→ **Assignment**: Produce the same data once more, line for line.

→ **Input**:
********

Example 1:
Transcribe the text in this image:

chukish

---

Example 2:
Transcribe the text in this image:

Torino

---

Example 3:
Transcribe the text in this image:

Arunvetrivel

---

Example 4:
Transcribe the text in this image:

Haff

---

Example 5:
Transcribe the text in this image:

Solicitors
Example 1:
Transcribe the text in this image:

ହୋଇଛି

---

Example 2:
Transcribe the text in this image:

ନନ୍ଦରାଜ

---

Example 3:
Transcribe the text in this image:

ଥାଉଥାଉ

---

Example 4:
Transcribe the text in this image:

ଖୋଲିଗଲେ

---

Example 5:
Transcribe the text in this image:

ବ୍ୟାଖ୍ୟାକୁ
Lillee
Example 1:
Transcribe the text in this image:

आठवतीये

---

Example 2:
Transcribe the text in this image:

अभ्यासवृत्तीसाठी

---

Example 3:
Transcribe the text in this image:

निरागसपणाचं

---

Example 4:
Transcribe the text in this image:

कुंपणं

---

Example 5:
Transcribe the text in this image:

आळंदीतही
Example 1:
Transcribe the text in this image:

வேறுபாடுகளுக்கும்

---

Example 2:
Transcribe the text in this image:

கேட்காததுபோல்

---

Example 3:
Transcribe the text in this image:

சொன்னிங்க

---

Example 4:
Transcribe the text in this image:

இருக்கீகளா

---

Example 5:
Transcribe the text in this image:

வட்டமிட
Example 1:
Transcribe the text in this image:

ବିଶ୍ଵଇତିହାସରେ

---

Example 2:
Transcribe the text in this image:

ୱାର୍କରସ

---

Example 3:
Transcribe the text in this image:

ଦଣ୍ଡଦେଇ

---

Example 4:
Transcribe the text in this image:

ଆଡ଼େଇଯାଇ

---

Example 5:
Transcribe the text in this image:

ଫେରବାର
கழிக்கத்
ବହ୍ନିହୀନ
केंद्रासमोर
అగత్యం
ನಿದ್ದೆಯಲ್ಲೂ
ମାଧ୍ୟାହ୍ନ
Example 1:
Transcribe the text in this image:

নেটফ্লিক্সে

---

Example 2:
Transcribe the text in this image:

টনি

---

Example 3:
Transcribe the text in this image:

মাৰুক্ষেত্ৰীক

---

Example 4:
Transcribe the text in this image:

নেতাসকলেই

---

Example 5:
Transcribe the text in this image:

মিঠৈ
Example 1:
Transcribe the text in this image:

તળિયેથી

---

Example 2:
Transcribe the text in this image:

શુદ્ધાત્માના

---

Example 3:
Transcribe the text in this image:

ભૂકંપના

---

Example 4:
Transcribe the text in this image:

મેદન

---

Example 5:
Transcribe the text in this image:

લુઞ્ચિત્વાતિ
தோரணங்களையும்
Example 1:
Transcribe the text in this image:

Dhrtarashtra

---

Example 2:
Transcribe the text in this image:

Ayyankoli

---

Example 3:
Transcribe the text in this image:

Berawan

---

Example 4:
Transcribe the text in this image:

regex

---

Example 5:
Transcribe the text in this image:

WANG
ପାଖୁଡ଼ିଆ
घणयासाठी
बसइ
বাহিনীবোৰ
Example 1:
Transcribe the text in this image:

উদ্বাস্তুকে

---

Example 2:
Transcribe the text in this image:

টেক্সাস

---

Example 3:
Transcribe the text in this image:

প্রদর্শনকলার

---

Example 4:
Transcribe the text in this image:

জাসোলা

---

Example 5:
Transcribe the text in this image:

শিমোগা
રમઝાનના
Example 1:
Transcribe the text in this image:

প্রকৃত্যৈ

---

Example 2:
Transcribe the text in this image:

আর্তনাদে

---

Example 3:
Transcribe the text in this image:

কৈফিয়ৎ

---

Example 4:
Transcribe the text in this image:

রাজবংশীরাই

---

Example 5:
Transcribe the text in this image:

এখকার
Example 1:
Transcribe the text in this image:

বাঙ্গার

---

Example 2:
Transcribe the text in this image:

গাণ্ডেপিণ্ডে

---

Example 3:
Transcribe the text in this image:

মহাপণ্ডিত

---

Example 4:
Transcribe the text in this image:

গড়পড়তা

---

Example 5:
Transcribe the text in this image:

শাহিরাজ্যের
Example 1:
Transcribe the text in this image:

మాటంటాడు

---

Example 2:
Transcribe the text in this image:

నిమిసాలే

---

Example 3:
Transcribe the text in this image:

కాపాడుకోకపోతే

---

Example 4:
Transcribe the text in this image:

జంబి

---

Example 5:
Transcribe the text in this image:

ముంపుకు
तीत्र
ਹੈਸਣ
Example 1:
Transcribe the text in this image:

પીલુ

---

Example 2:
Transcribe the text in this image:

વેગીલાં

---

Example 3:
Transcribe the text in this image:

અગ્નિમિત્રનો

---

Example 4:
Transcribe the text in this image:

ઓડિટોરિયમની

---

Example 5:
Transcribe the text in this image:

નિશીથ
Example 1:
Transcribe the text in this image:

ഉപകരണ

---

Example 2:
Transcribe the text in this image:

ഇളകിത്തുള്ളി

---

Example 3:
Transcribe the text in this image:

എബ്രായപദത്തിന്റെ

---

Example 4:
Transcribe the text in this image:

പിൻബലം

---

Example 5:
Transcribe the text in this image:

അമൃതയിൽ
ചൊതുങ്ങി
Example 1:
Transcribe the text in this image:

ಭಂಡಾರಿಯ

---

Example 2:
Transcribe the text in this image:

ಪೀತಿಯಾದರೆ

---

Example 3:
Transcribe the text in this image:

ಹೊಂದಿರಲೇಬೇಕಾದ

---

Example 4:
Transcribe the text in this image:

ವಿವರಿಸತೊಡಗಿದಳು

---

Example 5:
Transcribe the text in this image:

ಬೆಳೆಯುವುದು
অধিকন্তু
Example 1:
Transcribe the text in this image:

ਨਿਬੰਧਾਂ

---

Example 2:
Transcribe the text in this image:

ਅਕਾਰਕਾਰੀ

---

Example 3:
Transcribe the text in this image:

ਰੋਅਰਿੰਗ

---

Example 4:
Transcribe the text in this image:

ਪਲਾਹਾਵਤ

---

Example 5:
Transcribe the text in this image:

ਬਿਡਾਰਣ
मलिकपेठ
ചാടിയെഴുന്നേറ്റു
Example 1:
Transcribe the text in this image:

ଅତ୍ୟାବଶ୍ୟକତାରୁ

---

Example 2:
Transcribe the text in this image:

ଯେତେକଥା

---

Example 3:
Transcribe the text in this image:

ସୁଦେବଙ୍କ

********

→ **The answer**:
Example 1:
Transcribe the text in this image:

chukish

---

Example 2:
Transcribe the text in this image:

Torino

---

Example 3:
Transcribe the text in this image:

Arunvetrivel

---

Example 4:
Transcribe the text in this image:

Haff

---

Example 5:
Transcribe the text in this image:

Solicitors
Example 1:
Transcribe the text in this image:

ହୋଇଛି

---

Example 2:
Transcribe the text in this image:

ନନ୍ଦରାଜ

---

Example 3:
Transcribe the text in this image:

ଥାଉଥାଉ

---

Example 4:
Transcribe the text in this image:

ଖୋଲିଗଲେ

---

Example 5:
Transcribe the text in this image:

ବ୍ୟାଖ୍ୟାକୁ
Lillee
Example 1:
Transcribe the text in this image:

आठवतीये

---

Example 2:
Transcribe the text in this image:

अभ्यासवृत्तीसाठी

---

Example 3:
Transcribe the text in this image:

निरागसपणाचं

---

Example 4:
Transcribe the text in this image:

कुंपणं

---

Example 5:
Transcribe the text in this image:

आळंदीतही
Example 1:
Transcribe the text in this image:

வேறுபாடுகளுக்கும்

---

Example 2:
Transcribe the text in this image:

கேட்காததுபோல்

---

Example 3:
Transcribe the text in this image:

சொன்னிங்க

---

Example 4:
Transcribe the text in this image:

இருக்கீகளா

---

Example 5:
Transcribe the text in this image:

வட்டமிட
Example 1:
Transcribe the text in this image:

ବିଶ୍ଵଇତିହାସରେ

---

Example 2:
Transcribe the text in this image:

ୱାର୍କରସ

---

Example 3:
Transcribe the text in this image:

ଦଣ୍ଡଦେଇ

---

Example 4:
Transcribe the text in this image:

ଆଡ଼େଇଯାଇ

---

Example 5:
Transcribe the text in this image:

ଫେରବାର
கழிக்கத்
ବହ୍ନିହୀନ
केंद्रासमोर
అగత్యం
ನಿದ್ದೆಯಲ್ಲೂ
ମାଧ୍ୟାହ୍ନ
Example 1:
Transcribe the text in this image:

নেটফ্লিক্সে

---

Example 2:
Transcribe the text in this image:

টনি

---

Example 3:
Transcribe the text in this image:

মাৰুক্ষেত্ৰীক

---

Example 4:
Transcribe the text in this image:

নেতাসকলেই

---

Example 5:
Transcribe the text in this image:

মিঠৈ
Example 1:
Transcribe the text in this image:

તળિયેથી

---

Example 2:
Transcribe the text in this image:

શુદ્ધાત્માના

---

Example 3:
Transcribe the text in this image:

ભૂકંપના

---

Example 4:
Transcribe the text in this image:

મેદન

---

Example 5:
Transcribe the text in this image:

લુઞ્ચિત્વાતિ
தோரணங்களையும்
Example 1:
Transcribe the text in this image:

Dhrtarashtra

---

Example 2:
Transcribe the text in this image:

Ayyankoli

---

Example 3:
Transcribe the text in this image:

Berawan

---

Example 4:
Transcribe the text in this image:

regex

---

Example 5:
Transcribe the text in this image:

WANG
ପାଖୁଡ଼ିଆ
घणयासाठी
बसइ
বাহিনীবোৰ
Example 1:
Transcribe the text in this image:

উদ্বাস্তুকে

---

Example 2:
Transcribe the text in this image:

টেক্সাস

---

Example 3:
Transcribe the text in this image:

প্রদর্শনকলার

---

Example 4:
Transcribe the text in this image:

জাসোলা

---

Example 5:
Transcribe the text in this image:

শিমোগা
રમઝાનના
Example 1:
Transcribe the text in this image:

প্রকৃত্যৈ

---

Example 2:
Transcribe the text in this image:

আর্তনাদে

---

Example 3:
Transcribe the text in this image:

কৈফিয়ৎ

---

Example 4:
Transcribe the text in this image:

রাজবংশীরাই

---

Example 5:
Transcribe the text in this image:

এখকার
Example 1:
Transcribe the text in this image:

বাঙ্গার

---

Example 2:
Transcribe the text in this image:

গাণ্ডেপিণ্ডে

---

Example 3:
Transcribe the text in this image:

মহাপণ্ডিত

---

Example 4:
Transcribe the text in this image:

গড়পড়তা

---

Example 5:
Transcribe the text in this image:

শাহিরাজ্যের
Example 1:
Transcribe the text in this image:

మాటంటాడు

---

Example 2:
Transcribe the text in this image:

నిమిసాలే

---

Example 3:
Transcribe the text in this image:

కాపాడుకోకపోతే

---

Example 4:
Transcribe the text in this image:

జంబి

---

Example 5:
Transcribe the text in this image:

ముంపుకు
तीत्र
ਹੈਸਣ
Example 1:
Transcribe the text in this image:

પીલુ

---

Example 2:
Transcribe the text in this image:

વેગીલાં

---

Example 3:
Transcribe the text in this image:

અગ્નિમિત્રનો

---

Example 4:
Transcribe the text in this image:

ઓડિટોરિયમની

---

Example 5:
Transcribe the text in this image:

નિશીથ
Example 1:
Transcribe the text in this image:

ഉപകരണ

---

Example 2:
Transcribe the text in this image:

ഇളകിത്തുള്ളി

---

Example 3:
Transcribe the text in this image:

എബ്രായപദത്തിന്റെ

---

Example 4:
Transcribe the text in this image:

പിൻബലം

---

Example 5:
Transcribe the text in this image:

അമൃതയിൽ
ചൊതുങ്ങി
Example 1:
Transcribe the text in this image:

ಭಂಡಾರಿಯ

---

Example 2:
Transcribe the text in this image:

ಪೀತಿಯಾದರೆ

---

Example 3:
Transcribe the text in this image:

ಹೊಂದಿರಲೇಬೇಕಾದ

---

Example 4:
Transcribe the text in this image:

ವಿವರಿಸತೊಡಗಿದಳು

---

Example 5:
Transcribe the text in this image:

ಬೆಳೆಯುವುದು
অধিকন্তু
Example 1:
Transcribe the text in this image:

ਨਿਬੰਧਾਂ

---

Example 2:
Transcribe the text in this image:

ਅਕਾਰਕਾਰੀ

---

Example 3:
Transcribe the text in this image:

ਰੋਅਰਿੰਗ

---

Example 4:
Transcribe the text in this image:

ਪਲਾਹਾਵਤ

---

Example 5:
Transcribe the text in this image:

ਬਿਡਾਰਣ
मलिकपेठ
ചാടിയെഴുന്നേറ്റു
Example 1:
Transcribe the text in this image:

ଅତ୍ୟାବଶ୍ୟକତାରୁ

---

Example 2:
Transcribe the text in this image:

ଯେତେକଥା

---

Example 3:
Transcribe the text in this image:

ସୁଦେବଙ୍କ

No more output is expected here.